Facteurs limitatifs et menaces

D'après les comptes rendus historiques portant sur la tortue de l'Ouest, il semble que la principale cause du déclin des populations ait été la récolte commerciale généralisée à des fins alimentaires. En 1879, Lockington notait que la tortue se raréfiait dans la région de San Francisco, malgré son abondance antérieure, par suite de la forte demande du marché (cité dans Carr, 1952). Selon un autre auteur (True, 1884, cité dans Carr, 1952), on trouvait presque toujours des tortues dans les marchés de San Francisco dans les années 1880, les prix ayant augmenté à 3 ou 6 $ la douzaine dans les années 1920 (Storer et Carl, 1944, dans Carr, 1952). Même avant la colonisation de l'Ouest de l'Amérique du Nord, la tortue de l'Ouest était récoltée comme aliment par les Autochtones de la Californie (Ernst et al., 1994).

Plus récemment, l’altération et la destruction de l'habitat ont entraîné une importante diminution de l'aire de répartition de la tortue de l'Ouest sur la côte Ouest de l'Amérique du Nord. Plus de 90 p. 100 des milieux humides ont disparu en Californie par suite de l’exploitation agricole (Lovich et Meyer, sous presse).
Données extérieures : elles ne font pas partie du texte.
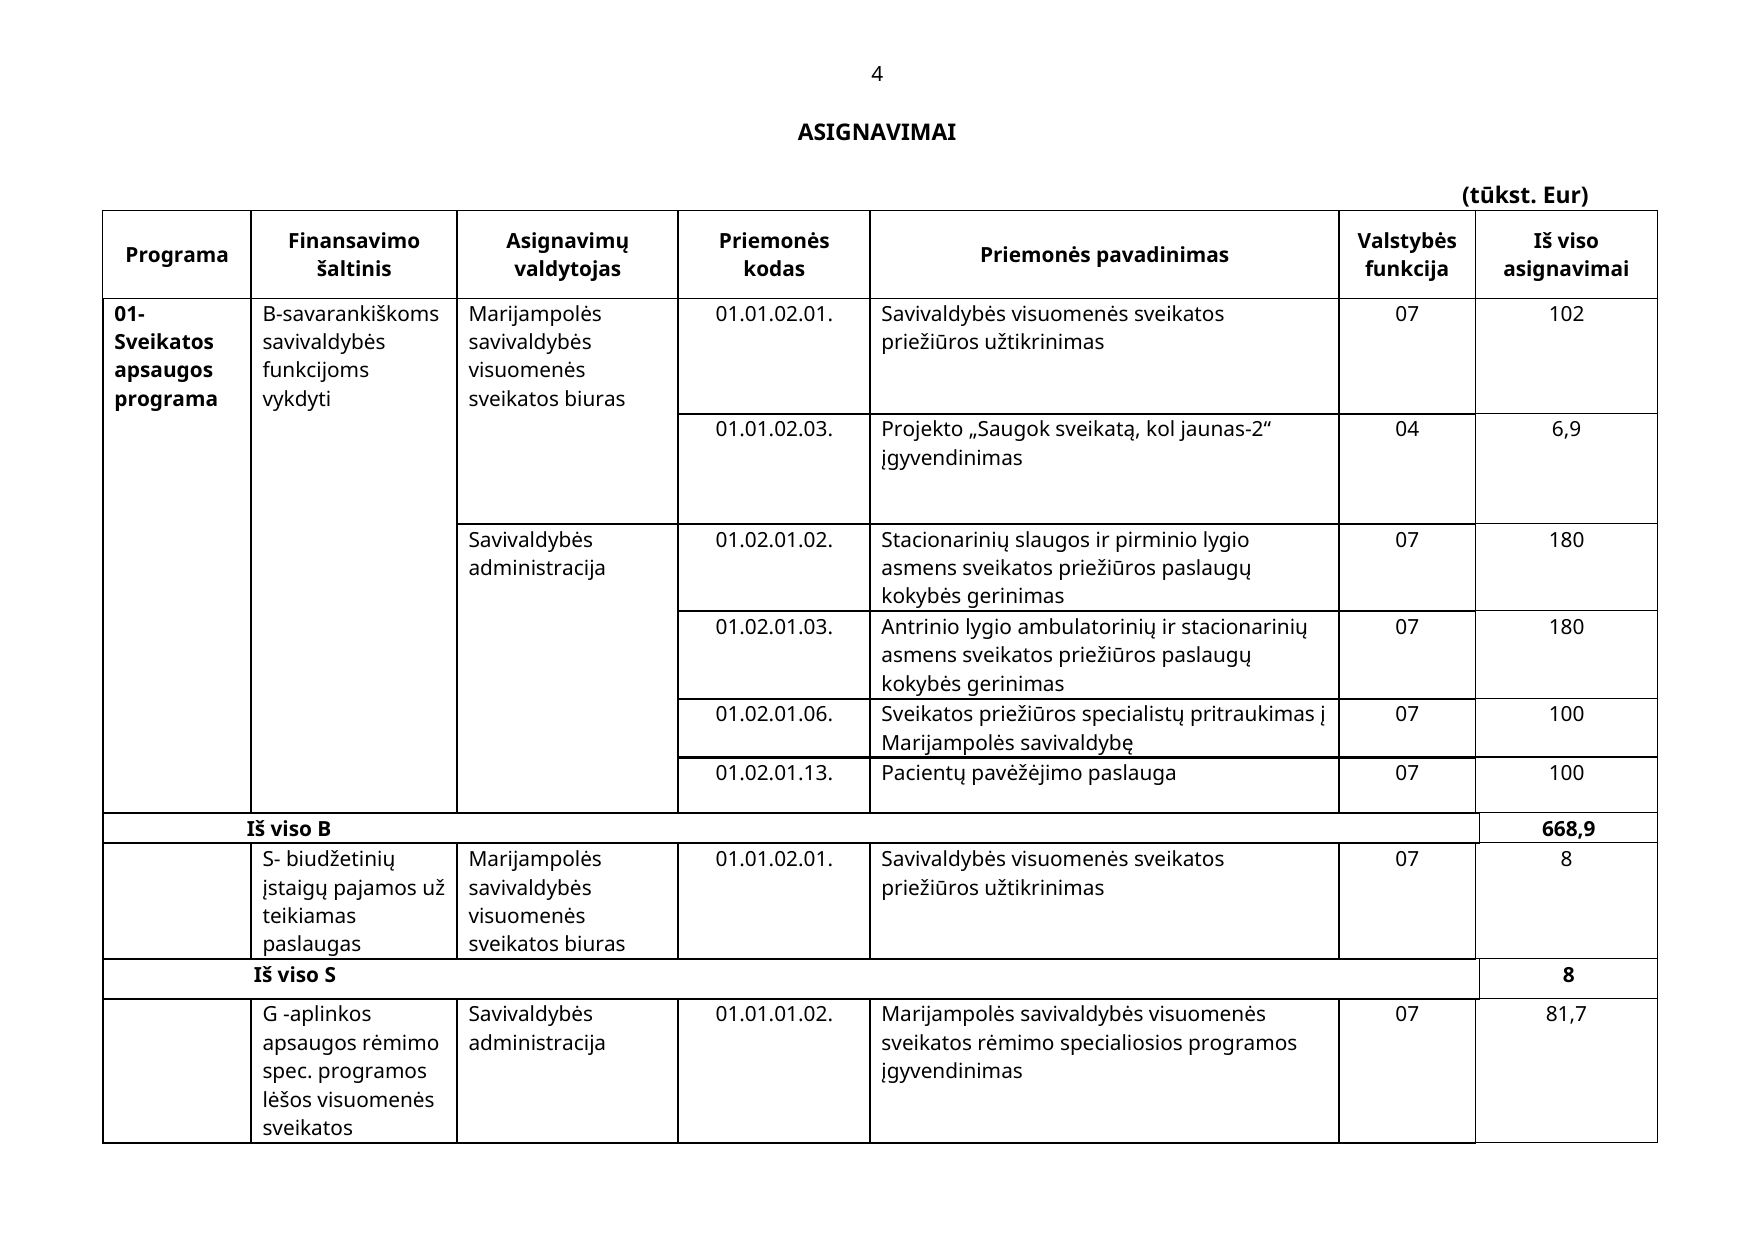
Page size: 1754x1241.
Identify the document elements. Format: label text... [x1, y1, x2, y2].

La construction de barrages, l’exploitation agricole et l'étalement urbain sont mentionnés parmi les causes du déclin de la tortue de l'Ouest en Oregon, notamment dans la vallée de la Willamette (site Web du USACE). Les barrages modifient le débit et la température des cours d'eau et inondent les habitats riverains, tandis que l’exploitation urbaine à proximité des cours d'eau élimine des aires de nidification et d'hivernage terrestres cruciales pour l'espèce. Ces divers facteurs entraînent également une fragmentation des populations de tortues et de leur habitat, et créent des obstacles infranchissables entre des éléments importants de leur habitat (Reese et Welsh, 1998a, b). Nombre de tortues traversent aussi les routes dans les régions agricoles de la Californie (Reese et Welsh, 1997), ce qui les expose à une forte mortalité routière.
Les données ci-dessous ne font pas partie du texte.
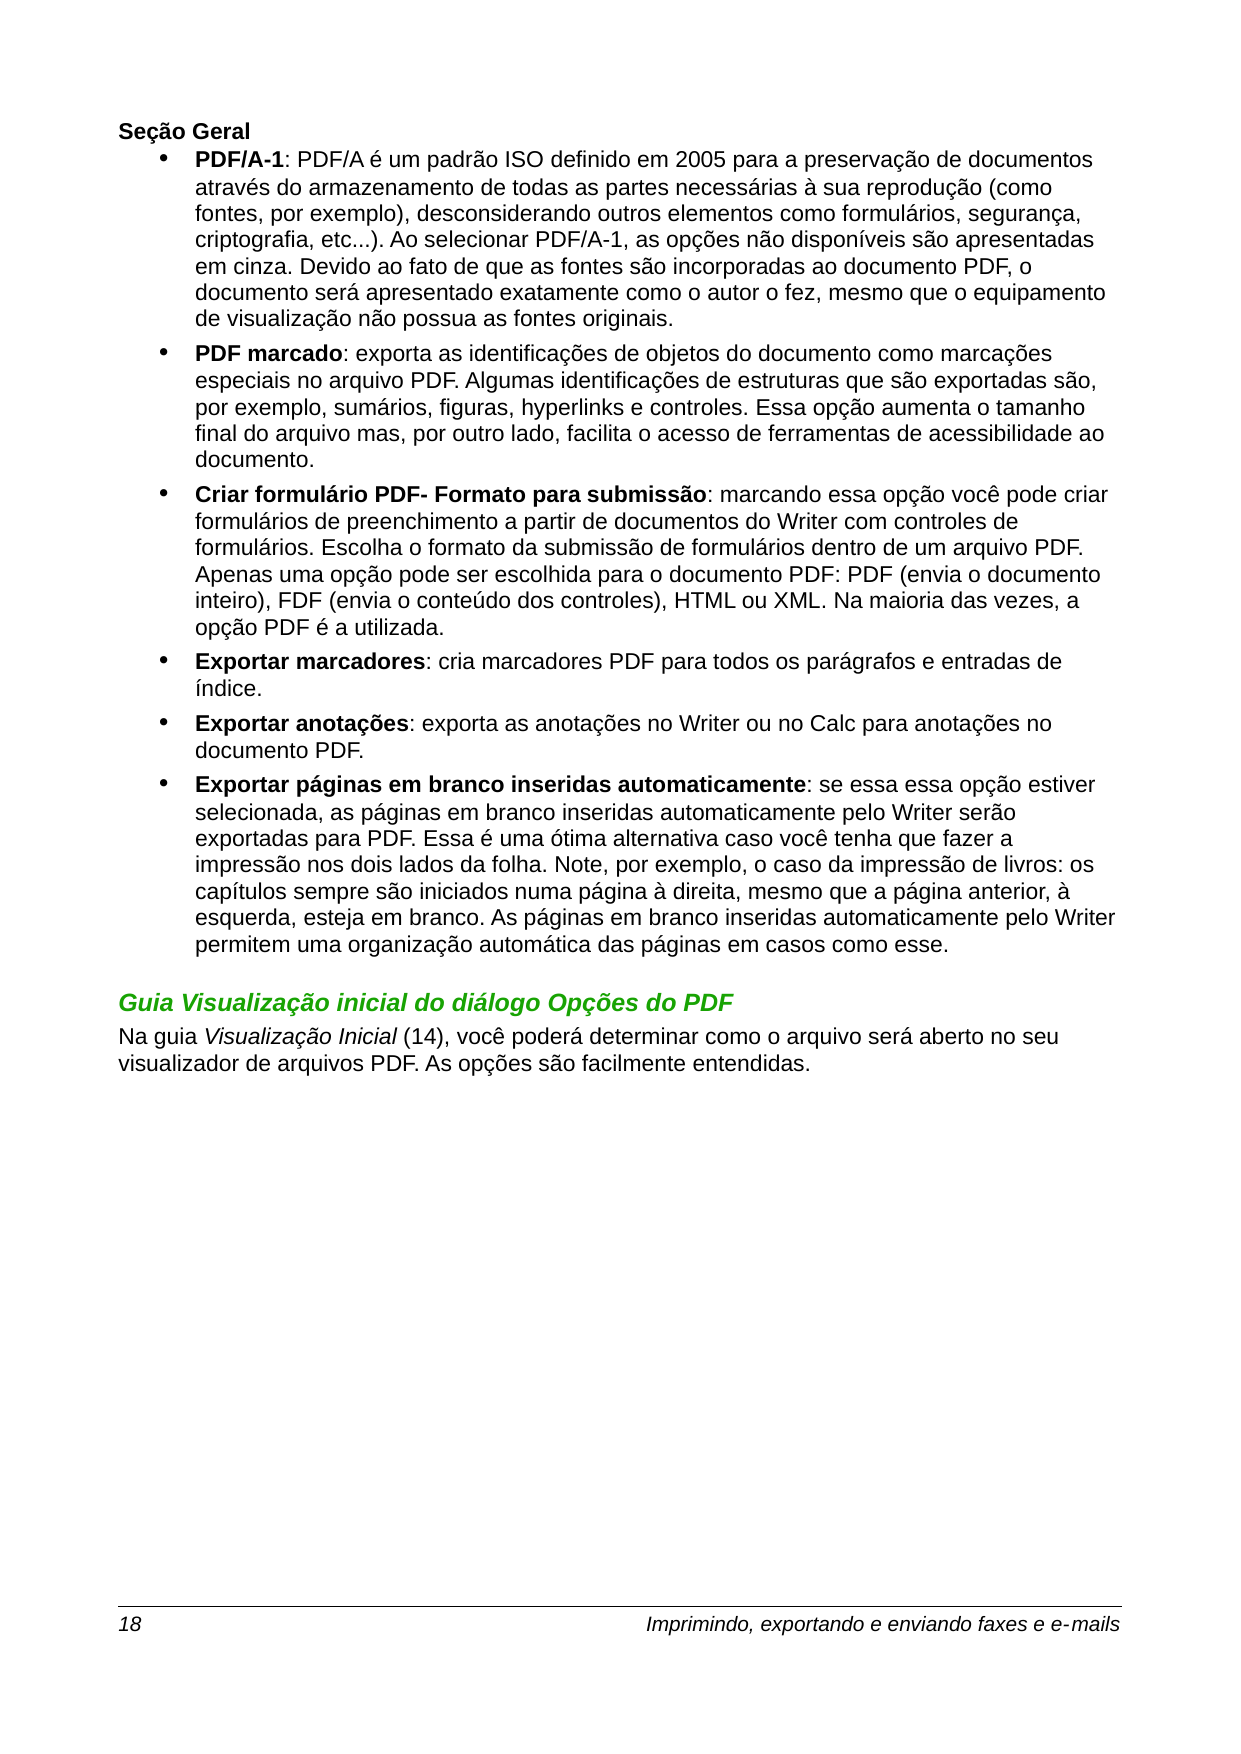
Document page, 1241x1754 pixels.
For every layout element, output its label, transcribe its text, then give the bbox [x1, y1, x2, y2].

text Seção Geral [118, 118, 1122, 144]
list Exportar páginas em branco inseridas automaticamente: se essa essa opção estiver selecionada, as páginas em branco inseridas automaticamente pelo Writer serão exportadas para PDF. Essa é uma ótima alternativa caso você tenha que fazer a impressão nos dois lados da folha. Note, por exemplo, o caso da impressão de livros: os capítulos sempre são iniciados numa página à direita, mesmo que a página anterior, à esquerda, esteja em branco. As páginas em branco inseridas automaticamente pelo Writer permitem uma organização automática das páginas em casos como esse. [156, 769, 1122, 957]
list PDF/A-1: PDF/A é um padrão ISO definido em 2005 para a preservação de documentos através do armazenamento de todas as partes necessárias à sua reprodução (como fontes, por exemplo), desconsiderando outros elementos como formulários, segurança, criptografia, etc...). Ao selecionar PDF/A-1, as opções não disponíveis são apresentadas em cinza. Devido ao fato de que as fontes são incorporadas ao documento PDF, o documento será apresentado exatamente como o autor o fez, mesmo que o equipamento de visualização não possua as fontes originais. [156, 144, 1122, 332]
list Exportar marcadores: cria marcadores PDF para todos os parágrafos e entradas de índice. [156, 646, 1122, 702]
list Criar formulário PDF- Formato para submissão: marcando essa opção você pode criar formulários de preenchimento a partir de documentos do Writer com controles de formulários. Escolha o formato da submissão de formulários dentro de um arquivo PDF. Apenas uma opção pode ser escolhida para o documento PDF: PDF (envia o documento inteiro), FDF (envia o conteúdo dos controles), HTML ou XML. Na maioria das vezes, a opção PDF é a utilizada. [156, 479, 1122, 640]
list Exportar anotações: exporta as anotações no Writer ou no Calc para anotações no documento PDF. [156, 708, 1122, 763]
subtitle Guia Visualização inicial do diálogo Opções do PDF [118, 988, 1122, 1017]
list PDF marcado: exporta as identificações de objetos do documento como marcações especiais no arquivo PDF. Algumas identificações de estruturas que são exportadas são, por exemplo, sumários, figuras, hyperlinks e controles. Essa opção aumenta o tamanho final do arquivo mas, por outro lado, facilita o acesso de ferramentas de acessibilidade ao documento. [156, 338, 1122, 473]
text Na guia Visualização Inicial (Figura 14), você poderá determinar como o arquivo será aberto no seu visualizador de arquivos PDF. As opções são facilmente entendidas. [118, 1023, 1122, 1076]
Enfin, dans l’État de Washington, la maladie et la prédation des jeunes par des espèces exotiques ont gravement limité le recrutement dans les deux populations restantes. Le gros ouaouaron, espèce indigène de l'Est de l'Amérique du Nord introduite sur la côte ouest, est devenu l'un des principaux prédateurs des jeunes tortues de l'Ouest (Cook, 1984; site Web du WPTP). Comme nous l'avons déjà mentionné dans la section sur la croissance et la survie, les espèces qui vivent longtemps caractérisées par une fécondité et une survie au nid faibles doivent compenser ces facteurs par un taux de survie des jeunes élevé pour maintenir la stabilité de leurs populations (Reese et Welsh, 1998b; Congdon et al., 1993). Cela est particulièrement important pour les petites populations qui essaient de se rétablir après une hausse de la mortalité due à des événements stochastiques, comme l'épidémie de maladie respiratoire qui a frappé les populations de l’État de Washington en 1990. Cette épidémie a tué environ 25 p. 100 des 150 à 200 tortues de l'Ouest de la gorge du Columbia, et sur les 40 tortues malades qui ont été traitées au jardin zoologique de Woodland Park à Seattle, seules 13 ont survécu (site Web du WPTP).
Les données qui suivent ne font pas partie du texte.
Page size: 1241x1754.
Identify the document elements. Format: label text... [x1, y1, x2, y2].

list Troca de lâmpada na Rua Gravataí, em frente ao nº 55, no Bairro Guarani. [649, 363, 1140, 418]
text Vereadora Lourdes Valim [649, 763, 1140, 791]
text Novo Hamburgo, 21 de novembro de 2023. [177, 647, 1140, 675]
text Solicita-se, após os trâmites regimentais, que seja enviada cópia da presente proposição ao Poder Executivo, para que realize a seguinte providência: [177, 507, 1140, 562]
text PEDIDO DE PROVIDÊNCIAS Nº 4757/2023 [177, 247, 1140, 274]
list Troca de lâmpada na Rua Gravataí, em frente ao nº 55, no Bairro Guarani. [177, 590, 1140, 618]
À la limite septentrionale de l’aire de répartition, le cycle vital des tortues présente souvent des particularités qui limitent le taux de croissance des populations (Litzgus et Brooks, 1998). Les températures globalement plus basses, et notamment la moins longue durée des étés, retardent l’atteinte de la maturité sexuelle, réduisent le nombre des couvées que peuvent produire les femelles dans une année, et empêchent de nombreux œufs d'éclore. Bien que tous les exemples de facteurs limitatifs et de menaces présentés ici aient trait aux populations américaines de la tortue de l'Ouest, les pressions exercées par la récolte des tortues, l’altération de l'habitat, la mortalité routière et la prédation par les ouaouarons pourraient toutes avoir eu une incidence sur les populations de tortue de l'Ouest de la Colombie-Britannique. Comme les populations septentrionales de l'espèce étaient probablement plus petites et moins capables de récupérer après un déclin, ces menaces et ces facteurs limitatifs pourraient au moins en partie expliquer la disparition de l'espèce du Canada.